A todo viviente, pues vive tan oprimido, le deseamos un eterno reposo; la noche nos persuade a la muerte. Si los hombres careciesen del sol y condujesen con el claro de luna y el aceite la lucha contra la noche, ¿qué filosofía les envolvería con sus velos? Más aún, se le advierte ya al modo de ser espiritual y anímico del hombre cómo está en conjunto entenebrecido por la mitad de oscuridad y carencia de sol que enluta la vida.

NO SENTIR CADENAS

Mientras no sentimos que dependemos de algo, nos tenemos por independientes: un razonamiento falso que muestra cuán orgulloso y ansioso de poder es el hombre. Pues admite aquí que bajo cualquier circunstancia debe advertir y reconocer, en cuanto la sufre, la dependencia, bajo el supuesto de que habitualmente vive en la independencia y, tan pronto la pierda excepcionalmente, notará un contraste del sentimiento.
Pero ¿y si fuera verdad lo contrario: que siempre vive en múltiple dependencia, pero se tiene por libre cuando por hábito prolongado ya no nota la opresión de la cadena? Sólo las cadenas nuevas le hacen sufrir: “libertad de la voluntad” no significa propiamente hablando nada más que no sentir nuevas cadenas.

REMORDIMIENTO

El remordimiento es, como la mordedura de un perro a una piedra, una estupidez.

A VISTA DE PÁJARO

De varios lados se precipitan aquí torrentes hacia una sima: su movimiento es tan impetuoso y arrastra consigo la mirada de tal modo, que las laderas peladas y boscosas de la montaña en torno no parecen descender, sino como huir hacia abajo.
Viendo el espectáculo uno se tensa angustiado, como si detrás de todo ello se ocultase algo hostil ante lo que todo debiera huir y contra lo que el abismo no ofreciera protección.
Esta región no puede pintarse, a menos que se la sobrevuele como un pájaro al aire libre. Por una vez la llamada perspectiva a vista de pájaro no es aquí un arbitrio artístico, sino la única posibilidad.

LA MEDIOCRIDAD COMO MÁSCARA

La mediocridad es la más afortunada de las máscaras que puede llevar el espíritu superior, porque no hace pensar a la mayoría, es decir, a los mediocres, en un enmascaramiento; y, sin embargo, por eso precisamente se la pone aquél, para no irritarlos y aun, no pocas veces, por compasión y bondad.

============

EJERCICIOS PROPUESTOS:
A – ¿Cómo se traduce al inglés esta oración de los aforismos: "El remordimiento es, como la mordedura de un perro a una piedra, una estupidez."?
B – Según los aforismos, ¿qué significa propiamente "libertad de la voluntad"?
C – Escribe lo que seguiría en los aforismos a partir de su última oración.

============

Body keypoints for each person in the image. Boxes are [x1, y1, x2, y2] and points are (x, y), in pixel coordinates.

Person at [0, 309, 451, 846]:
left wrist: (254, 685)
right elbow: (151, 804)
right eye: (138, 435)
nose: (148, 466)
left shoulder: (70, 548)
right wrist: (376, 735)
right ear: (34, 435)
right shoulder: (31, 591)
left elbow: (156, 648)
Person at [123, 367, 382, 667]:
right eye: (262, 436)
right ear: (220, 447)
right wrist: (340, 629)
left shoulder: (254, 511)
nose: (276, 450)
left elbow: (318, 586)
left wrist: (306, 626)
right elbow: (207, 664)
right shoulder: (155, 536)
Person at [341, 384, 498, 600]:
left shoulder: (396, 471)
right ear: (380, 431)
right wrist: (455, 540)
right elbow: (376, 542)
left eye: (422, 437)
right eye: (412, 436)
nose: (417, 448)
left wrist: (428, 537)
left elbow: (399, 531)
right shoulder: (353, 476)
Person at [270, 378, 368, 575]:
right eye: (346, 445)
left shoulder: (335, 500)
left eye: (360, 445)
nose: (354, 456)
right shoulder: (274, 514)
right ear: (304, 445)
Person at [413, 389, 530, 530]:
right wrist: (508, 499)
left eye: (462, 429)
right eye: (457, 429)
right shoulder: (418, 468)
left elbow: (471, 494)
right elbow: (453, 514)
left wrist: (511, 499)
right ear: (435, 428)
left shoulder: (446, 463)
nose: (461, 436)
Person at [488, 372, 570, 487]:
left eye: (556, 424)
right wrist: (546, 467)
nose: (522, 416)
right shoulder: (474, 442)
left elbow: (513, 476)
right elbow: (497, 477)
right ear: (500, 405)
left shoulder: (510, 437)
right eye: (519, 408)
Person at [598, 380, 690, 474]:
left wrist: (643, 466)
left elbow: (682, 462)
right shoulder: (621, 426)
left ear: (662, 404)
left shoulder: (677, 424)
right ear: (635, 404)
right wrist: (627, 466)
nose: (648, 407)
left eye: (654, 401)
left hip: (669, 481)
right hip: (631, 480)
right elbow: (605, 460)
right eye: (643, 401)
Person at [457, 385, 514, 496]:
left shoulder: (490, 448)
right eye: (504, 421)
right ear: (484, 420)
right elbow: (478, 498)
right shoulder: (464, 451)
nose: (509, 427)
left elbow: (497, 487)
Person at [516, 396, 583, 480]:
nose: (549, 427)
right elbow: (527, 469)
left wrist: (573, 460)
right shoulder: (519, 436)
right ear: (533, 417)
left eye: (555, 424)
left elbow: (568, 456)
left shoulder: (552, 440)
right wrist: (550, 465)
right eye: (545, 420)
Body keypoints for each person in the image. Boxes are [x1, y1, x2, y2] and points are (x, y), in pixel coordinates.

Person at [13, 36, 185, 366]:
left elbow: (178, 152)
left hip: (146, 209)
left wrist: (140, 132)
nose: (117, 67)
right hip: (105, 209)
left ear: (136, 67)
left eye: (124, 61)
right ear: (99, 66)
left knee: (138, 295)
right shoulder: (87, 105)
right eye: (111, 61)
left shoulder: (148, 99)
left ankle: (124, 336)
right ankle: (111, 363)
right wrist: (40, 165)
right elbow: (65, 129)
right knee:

============

RESPUESTAS:
A – Remorse is, like a dog biting a stone, a piece of stupidity.

B – No significa nada más que no sentir nuevas cadenas.

C –
ET IN ARCADIA EGO

(“Yo también en Arcadia”. Lema de los Viajes Italianos, de Goethe).
Miré hacia abajo, por encima de olas de colinas, hacia un lago de color verde lechoso, por entre abetos y adustos pinos añosos: rocas de todas clases en torno de mí, el suelo cuajado de flores y hierbas. Un rebaño se movía, se desperezaba y pacía ante mí; vacas desperdigadas y grupos más allá, a la más intensa luz crepuscular, junto al pinar; otras más cerca, más oscuras; todo en calma y vespertina saciedad.
El reloj marcaba casi las cinco y media. El toro del rebaño se había metido en el arroyo blanco de espuma y seguía lentamente, resistiendo y cediendo, su impetuoso curso: tenía sin duda en ello una especie de formidable placer.
Dos criaturas trigueñas, de ascendencia bergamasca, eran los pastores; la muchacha vestida casi como un chico. A la izquierda barrancos y campos de nieve más allá de amplias franjas boscosas, a la derecha dos enormes picos helados, muy por encima de mí flotando en el velo de la bruma solar; todo grande, tranquilo y claro.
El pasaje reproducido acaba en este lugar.